Exercise objective – Starting at the line containing "focal_35mm: 51" and ending at the line containing "focal_mm: 90", transcribe the listing below exactly. Keep both end lines, skip the pictures, and copy nothing else.
=== Source records ===
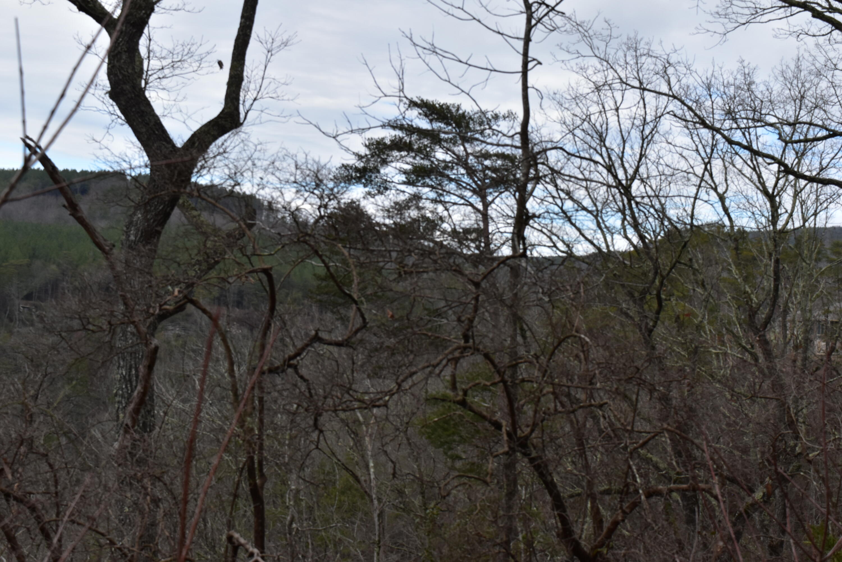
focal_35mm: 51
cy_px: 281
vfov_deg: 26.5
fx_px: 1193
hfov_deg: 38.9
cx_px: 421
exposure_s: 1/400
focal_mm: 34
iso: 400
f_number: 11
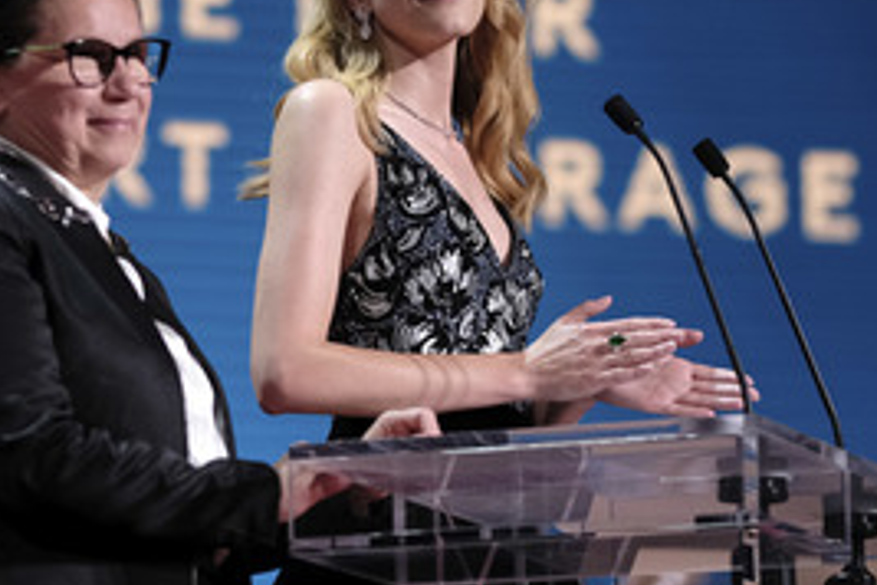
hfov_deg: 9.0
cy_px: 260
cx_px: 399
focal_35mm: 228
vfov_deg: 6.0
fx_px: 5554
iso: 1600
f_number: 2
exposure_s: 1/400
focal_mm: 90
===
=== Source records ===
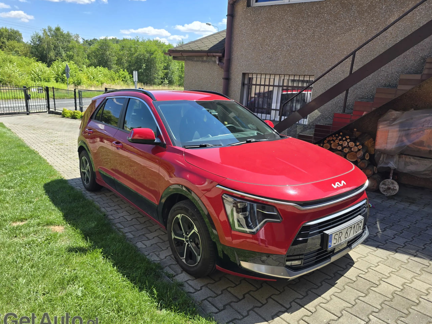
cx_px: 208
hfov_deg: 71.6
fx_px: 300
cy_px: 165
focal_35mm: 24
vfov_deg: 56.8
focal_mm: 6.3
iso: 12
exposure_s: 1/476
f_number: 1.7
===
Reply to the exercise –
focal_35mm: 51
cy_px: 281
vfov_deg: 26.5
fx_px: 1193
hfov_deg: 38.9
cx_px: 421
exposure_s: 1/400
focal_mm: 34
iso: 400
f_number: 11
hfov_deg: 9.0
cy_px: 260
cx_px: 399
focal_35mm: 228
vfov_deg: 6.0
fx_px: 5554
iso: 1600
f_number: 2
exposure_s: 1/400
focal_mm: 90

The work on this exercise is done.